We are in equal need of outcomes-based research and more fundamental exploration of the many facets influencing education and practice. As a result, it is not sufficient to study educational issues from a biomedical or mechanical or any single perspective. Rather, it is important to draw on the creative study designs, epistemologies, and theoretical insights from a broad variety of disciplines as collaboration within and between these disciplines will be as essential in moving the field forward as it was in getting the field off the ground. We have argued that any methodological approach can have merit so long as the standards of rigor related to that approach are followed .

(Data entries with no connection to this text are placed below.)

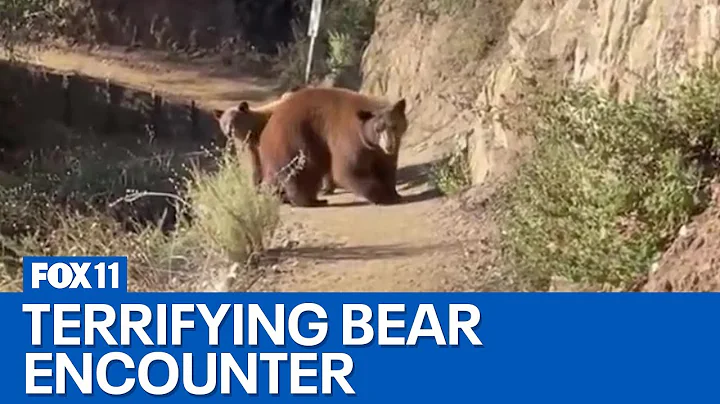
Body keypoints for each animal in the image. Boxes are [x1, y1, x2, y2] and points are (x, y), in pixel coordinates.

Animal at [256, 87, 408, 207]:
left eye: (394, 126)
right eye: (378, 129)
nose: (389, 145)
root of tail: (266, 131)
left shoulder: (381, 151)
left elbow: (387, 168)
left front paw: (394, 194)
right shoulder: (351, 140)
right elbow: (349, 170)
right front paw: (383, 197)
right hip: (295, 142)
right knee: (303, 172)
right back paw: (310, 201)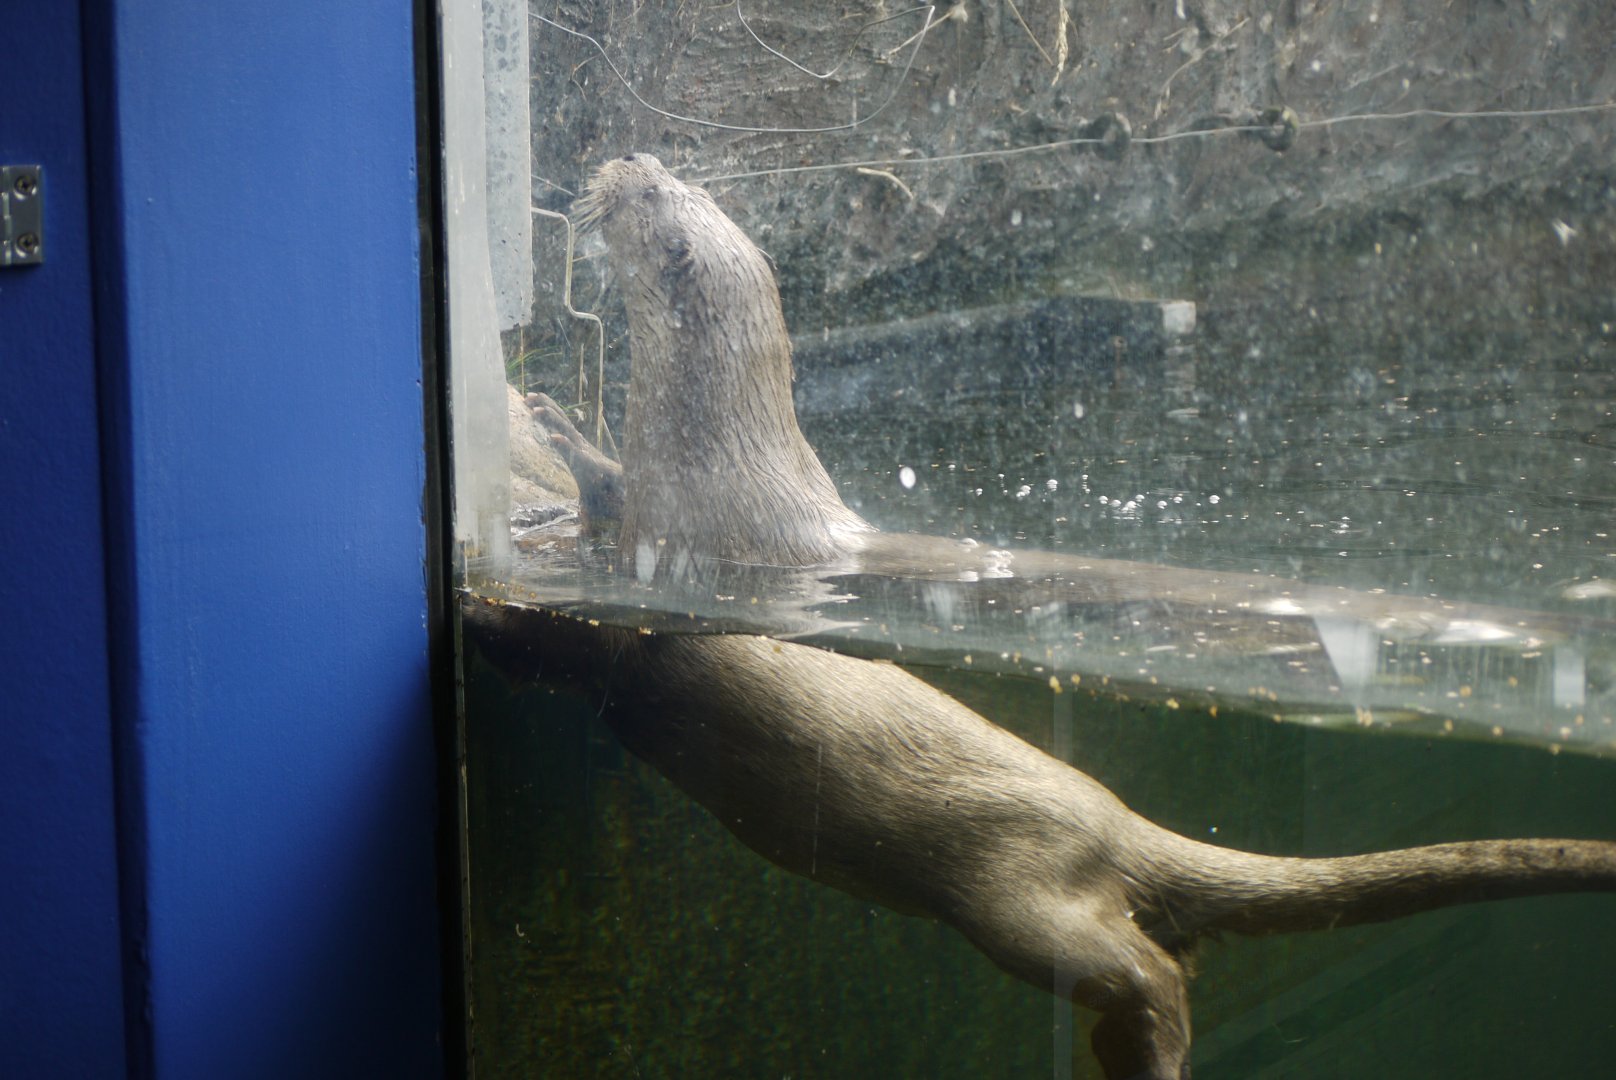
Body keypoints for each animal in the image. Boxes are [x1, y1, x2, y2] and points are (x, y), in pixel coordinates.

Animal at [492, 153, 1616, 1080]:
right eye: (678, 176)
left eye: (649, 194)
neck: (719, 447)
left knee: (1140, 965)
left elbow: (598, 575)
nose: (623, 155)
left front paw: (555, 432)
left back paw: (1149, 1050)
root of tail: (1111, 818)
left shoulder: (681, 543)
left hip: (1017, 895)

Education research can be a very rich field in which to work as it presents many challenges, requiring individuals within the field to push themselves beyond the boundaries they might otherwise not even notice were they to remain within a particular scientific discipline. Researchers working in this field, as Lee Shulman has said, need to act as commuters, constantly traveling back and forth between the educational field, their home disciplines, and the disciplines of colleagues, while trying to avoid getting stuck in the traffic that can result. In this article, we have attempted to highlight broad elements of medical education research's historical and current practices that are hopefully relevant to thinking about how those working within molecular life sciences education can help engender new educational research activities in that field. More fundamentally, our hope is that this article prompts thought about important similarities and differences between the educational activities in both the basic sciences and the health professions in a way that helps to inform the efforts of both.